1. Construct a mathematical model or models to calculate total aircraft boarding and disembarking times. Ensure your model is adaptable to various prescribed boarding/disembarking methods and varying numbers of carry-on bags to be stowed, as well as accounts for passengers who do not follow the prescribed boarding/disembarking methods.
2. Apply your model to the standard “narrow-body” aircraft shown in Figure 1.
a. Compare the average, practical maximum (95th percentile) and practical minimum (5th percentile) boarding times for the following widely used boarding methods:
• Random (unstructured) boarding.
• Boarding by Section: Examine varying the order of aft section (rows 23-33), middle section (rows 12-22), and bow section (rows 1-11).
• Boarding by Seat: In the order of window seats (A and F), middle seats (B and E), and aisle seats (C and D).

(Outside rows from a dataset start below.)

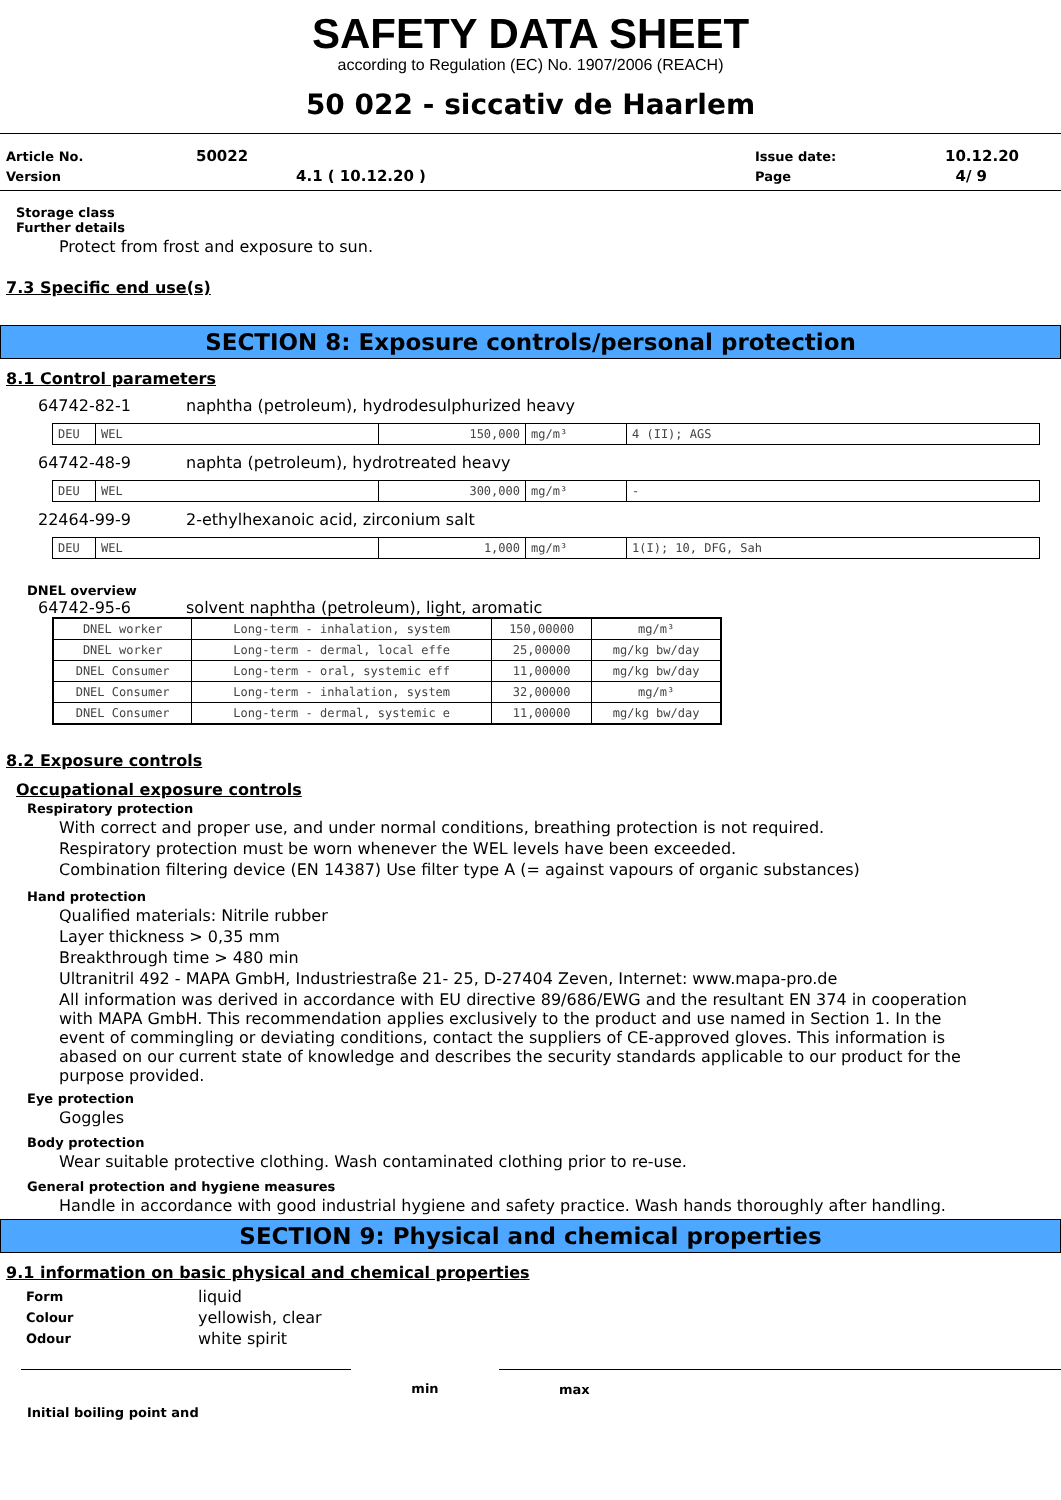SAFETY DATA SHEET
according to Regulation (EC) No. 1907/2006 (REACH)
50 022 - siccativ de Haarlem
| Article No. | 50022 | Issue date: | 10.12.20 |
| Version | 4.1 ( 10.12.20 ) | Page | 4/ 9 |
Storage class
Further details
Protect from frost and exposure to sun.
7.3 Specific end use(s)
SECTION 8: Exposure controls/personal protection
8.1 Control parameters
64742-82-1 naphtha (petroleum), hydrodesulphurized heavy
| DEU | WEL | 150,000 | mg/m³ | 4 (II); AGS |
64742-48-9 naphta (petroleum), hydrotreated heavy
| DEU | WEL | 300,000 | mg/m³ | - |
22464-99-9 2-ethylhexanoic acid, zirconium salt
| DEU | WEL | 1,000 | mg/m³ | 1(I); 10, DFG, Sah |
DNEL overview
64742-95-6 solvent naphtha (petroleum), light, aromatic
| DNEL worker | Long-term - inhalation, system | 150,00000 | mg/m³ |
| DNEL worker | Long-term - dermal, local effe | 25,00000 | mg/kg bw/day |
| DNEL Consumer | Long-term - oral, systemic eff | 11,00000 | mg/kg bw/day |
| DNEL Consumer | Long-term - inhalation, system | 32,00000 | mg/m³ |
| DNEL Consumer | Long-term - dermal, systemic e | 11,00000 | mg/kg bw/day |
8.2 Exposure controls
Occupational exposure controls
Respiratory protection
With correct and proper use, and under normal conditions, breathing protection is not required.
Respiratory protection must be worn whenever the WEL levels have been exceeded.
Combination filtering device (EN 14387) Use filter type A (= against vapours of organic substances)
Hand protection
Qualified materials: Nitrile rubber
Layer thickness > 0,35 mm
Breakthrough time > 480 min
Ultranitril 492 - MAPA GmbH, Industriestraße 21- 25, D-27404 Zeven, Internet: www.mapa-pro.de
All information was derived in accordance with EU directive 89/686/EWG and the resultant EN 374 in cooperation with MAPA GmbH. This recommendation applies exclusively to the product and use named in Section 1. In the event of commingling or deviating conditions, contact the suppliers of CE-approved gloves. This information is abased on our current state of knowledge and describes the security standards applicable to our product for the purpose provided.
Eye protection
Goggles
Body protection
Wear suitable protective clothing. Wash contaminated clothing prior to re-use.
General protection and hygiene measures
Handle in accordance with good industrial hygiene and safety practice. Wash hands thoroughly after handling.
SECTION 9: Physical and chemical properties
9.1 information on basic physical and chemical properties
| Form | liquid |
| Colour | yellowish, clear |
| Odour | white spirit |
min max
Initial boiling point and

b. Analyze how these times vary based on the percentage of passengers not following the prescribed boarding method and on the average number of carry-on bags per flight
(i.e., perform a basic sensitivity analysis). Based on your analysis, which of the above boarding methods is the best?

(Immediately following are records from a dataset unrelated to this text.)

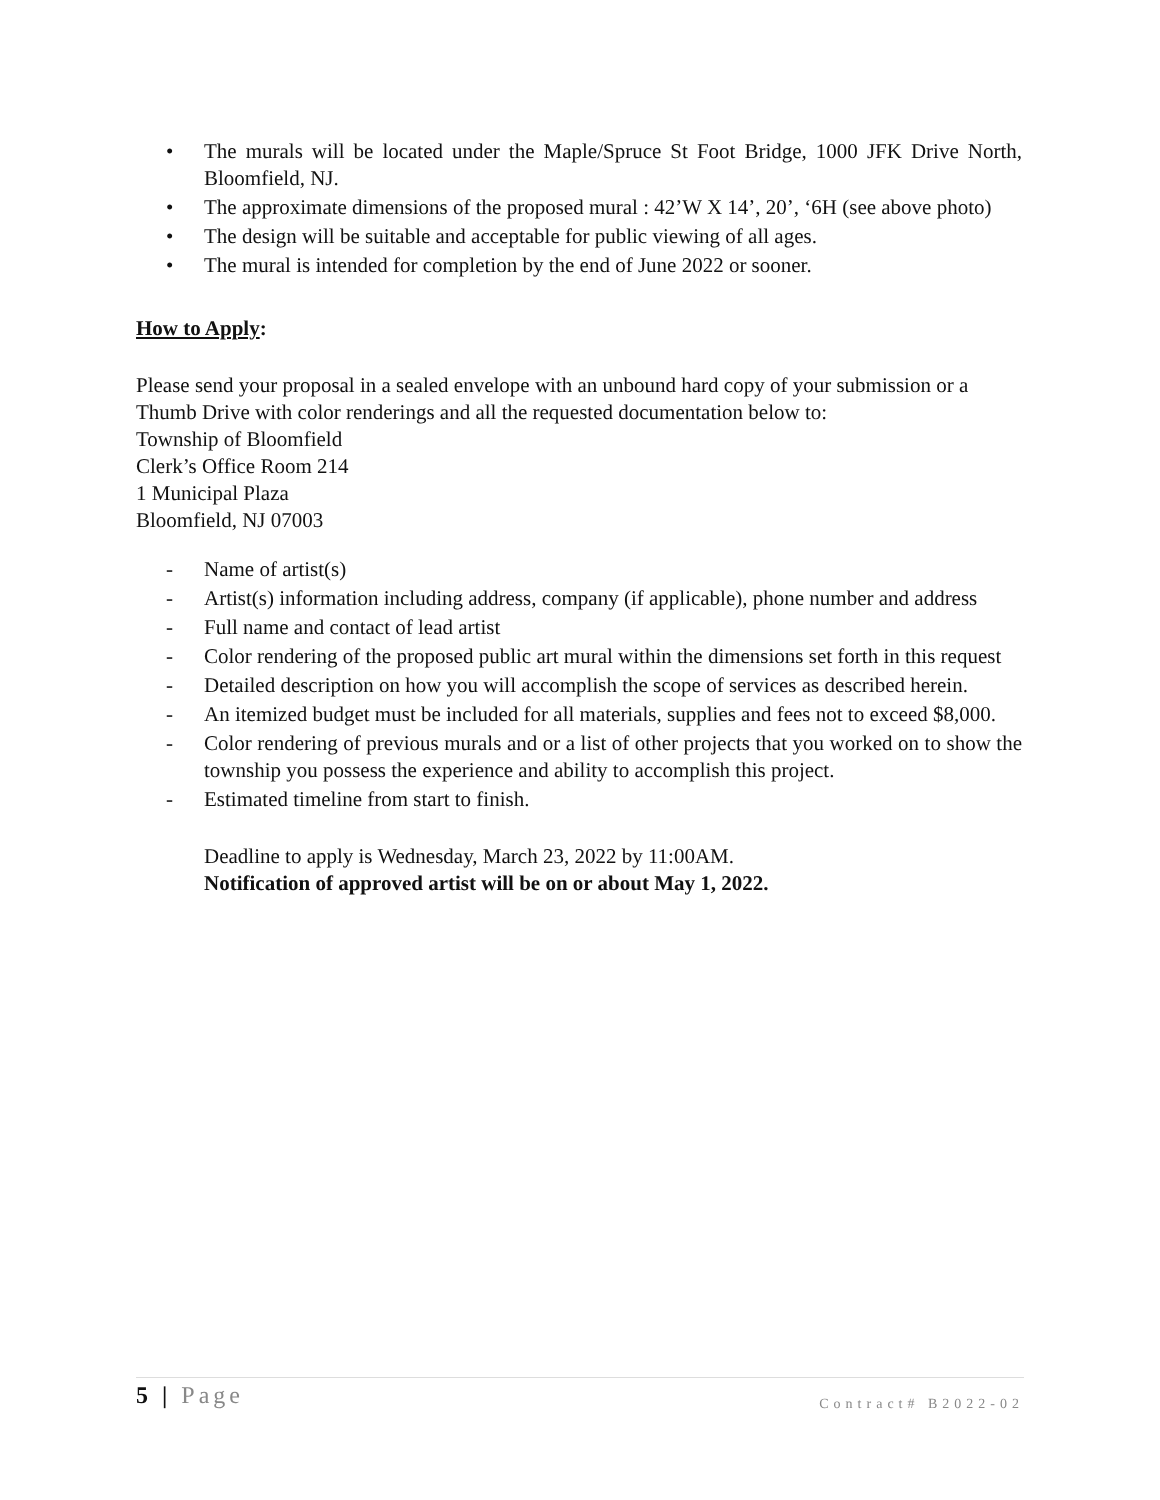• The murals will be located under the Maple/Spruce St Foot Bridge, 1000 JFK Drive North, Bloomfield, NJ.
• The approximate dimensions of the proposed mural : 42’W X 14’, 20’, ‘6H (see above photo)
• The design will be suitable and acceptable for public viewing of all ages.
• The mural is intended for completion by the end of June 2022 or sooner.
How to Apply:
Please send your proposal in a sealed envelope with an unbound hard copy of your submission or a Thumb Drive with color renderings and all the requested documentation below to:
Township of Bloomfield
Clerk’s Office Room 214
1 Municipal Plaza
Bloomfield, NJ 07003
- Name of artist(s)
- Artist(s) information including address, company (if applicable), phone number and address
- Full name and contact of lead artist
- Color rendering of the proposed public art mural within the dimensions set forth in this request
- Detailed description on how you will accomplish the scope of services as described herein.
- An itemized budget must be included for all materials, supplies and fees not to exceed $8,000.
- Color rendering of previous murals and or a list of other projects that you worked on to show the township you possess the experience and ability to accomplish this project.
- Estimated timeline from start to finish.
Deadline to apply is Wednesday, March 23, 2022 by 11:00AM.
Notification of approved artist will be on or about May 1, 2022.
5 | Page Contract# B2022-02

c. Consider the situation when passengers carry more luggage than normal and stow all their carry-ons in the overhead bins. How does this change affect the results?

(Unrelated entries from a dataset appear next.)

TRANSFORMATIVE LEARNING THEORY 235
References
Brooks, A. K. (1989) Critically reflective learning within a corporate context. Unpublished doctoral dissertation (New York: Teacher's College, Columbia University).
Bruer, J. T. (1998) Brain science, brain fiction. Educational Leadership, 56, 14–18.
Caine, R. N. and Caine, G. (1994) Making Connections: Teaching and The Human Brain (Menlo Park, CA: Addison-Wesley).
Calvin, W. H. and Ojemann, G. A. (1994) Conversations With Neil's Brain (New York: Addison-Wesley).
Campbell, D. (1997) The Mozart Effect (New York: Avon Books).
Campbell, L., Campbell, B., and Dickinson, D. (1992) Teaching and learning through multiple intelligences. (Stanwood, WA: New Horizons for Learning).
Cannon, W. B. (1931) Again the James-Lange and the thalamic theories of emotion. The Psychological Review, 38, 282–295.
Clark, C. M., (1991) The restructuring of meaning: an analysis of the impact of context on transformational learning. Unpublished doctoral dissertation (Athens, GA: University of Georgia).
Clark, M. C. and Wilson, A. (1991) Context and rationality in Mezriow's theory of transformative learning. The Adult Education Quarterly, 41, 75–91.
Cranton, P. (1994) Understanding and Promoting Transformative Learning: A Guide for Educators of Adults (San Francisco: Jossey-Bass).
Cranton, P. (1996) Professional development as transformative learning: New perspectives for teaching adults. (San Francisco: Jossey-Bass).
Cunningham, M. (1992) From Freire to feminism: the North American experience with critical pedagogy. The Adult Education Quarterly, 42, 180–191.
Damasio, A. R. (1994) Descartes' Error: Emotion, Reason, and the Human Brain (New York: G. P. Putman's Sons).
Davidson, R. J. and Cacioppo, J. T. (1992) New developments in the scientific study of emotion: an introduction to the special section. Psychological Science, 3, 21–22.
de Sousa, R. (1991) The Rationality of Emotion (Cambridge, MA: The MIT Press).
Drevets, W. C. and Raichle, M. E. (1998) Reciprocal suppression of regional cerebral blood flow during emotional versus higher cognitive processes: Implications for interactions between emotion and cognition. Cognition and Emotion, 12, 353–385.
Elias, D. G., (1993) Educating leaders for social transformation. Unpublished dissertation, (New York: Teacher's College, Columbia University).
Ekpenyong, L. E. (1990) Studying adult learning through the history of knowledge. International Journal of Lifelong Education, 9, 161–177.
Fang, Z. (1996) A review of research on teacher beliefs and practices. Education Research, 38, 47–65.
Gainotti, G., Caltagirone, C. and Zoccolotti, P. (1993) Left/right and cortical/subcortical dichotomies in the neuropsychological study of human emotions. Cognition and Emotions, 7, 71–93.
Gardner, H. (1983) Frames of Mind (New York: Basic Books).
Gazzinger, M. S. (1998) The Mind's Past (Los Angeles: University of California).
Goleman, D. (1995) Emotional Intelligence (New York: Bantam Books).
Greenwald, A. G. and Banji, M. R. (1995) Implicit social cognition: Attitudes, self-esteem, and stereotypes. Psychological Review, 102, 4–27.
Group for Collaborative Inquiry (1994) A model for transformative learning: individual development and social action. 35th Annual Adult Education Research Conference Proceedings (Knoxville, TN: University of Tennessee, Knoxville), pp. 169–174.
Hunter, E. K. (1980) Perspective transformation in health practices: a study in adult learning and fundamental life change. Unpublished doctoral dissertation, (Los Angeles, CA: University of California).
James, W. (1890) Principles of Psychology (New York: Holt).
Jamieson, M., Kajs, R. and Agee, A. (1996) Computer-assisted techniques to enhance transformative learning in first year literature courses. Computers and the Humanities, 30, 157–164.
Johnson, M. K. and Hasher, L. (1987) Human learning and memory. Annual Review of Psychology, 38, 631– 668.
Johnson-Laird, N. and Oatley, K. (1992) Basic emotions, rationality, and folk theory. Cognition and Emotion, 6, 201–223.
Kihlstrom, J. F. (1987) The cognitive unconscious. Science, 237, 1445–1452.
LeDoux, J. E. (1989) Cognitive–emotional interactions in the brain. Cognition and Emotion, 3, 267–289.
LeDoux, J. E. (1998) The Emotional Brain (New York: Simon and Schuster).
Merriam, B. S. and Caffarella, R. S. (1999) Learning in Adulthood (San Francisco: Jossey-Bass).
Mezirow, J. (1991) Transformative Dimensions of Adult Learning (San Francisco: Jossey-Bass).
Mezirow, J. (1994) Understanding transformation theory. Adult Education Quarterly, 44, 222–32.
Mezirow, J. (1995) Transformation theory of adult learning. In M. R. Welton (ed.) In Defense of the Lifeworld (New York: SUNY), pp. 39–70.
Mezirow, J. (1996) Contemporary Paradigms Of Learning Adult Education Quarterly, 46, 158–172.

d. Describe two additional possible boarding methods. Explain and justify your recommended optimal boarding method (from your two and the three in part 2.a.).
e. Explain and justify your optimal disembarking method.
3. Modify your model for the following passenger aircraft and recommend your optimal boarding and disembarking methods for each aircraft.
• The Flying Wing aircraft with relatively wide and short passenger cabins as shown in Figure 2.
• A Two-Entrance, Two-Aisle aircraft as shown in Figure 3.
4. Due to the pandemic situation, capacity limitations are sometimes implemented on passenger airliners. Will your recommended prescribed methods for boarding and disembarking of the three aircraft change if the number of passengers is limited to 70%, 50%, or 30% of the number of seats?
5. Write a one-page letter to an airline executive describing and explaining your results, recommendations, and rationale about passenger aircraft boarding and disembarking in a non- mathematical way.
Note that it is not sufficient to simply re-present any of these models or discussions, even if properly cited. Any successful solution MUST include development and analysis of your own team’s model and a clear explanation of the difference between your model and any referenced aircraft boarding and disembarking models.
Your PDF submission should consist of:
• One-page letter to an airline executive.
• Your solution of no more than 20 pages (A4 or letter size). Note that your font size must be no smaller than 12-point type.
Note: Reference List and any appendices do not count toward the page limit and should appear after your completed solution. You should not make use of unauthorized images and materials whose use is restricted by copyright laws. Ensure you cite the sources for your ideas and the materials used in your report.
Glossary
Carry-On Bag – a piece of luggage a passenger carries onto an airplane with dimensions such that it can fit in the overhead bin.
Disembarking – leaving (an airplane).
Overhead Bins – storage compartments attached to the ceilings of aircraft for baggage stowage during a flight.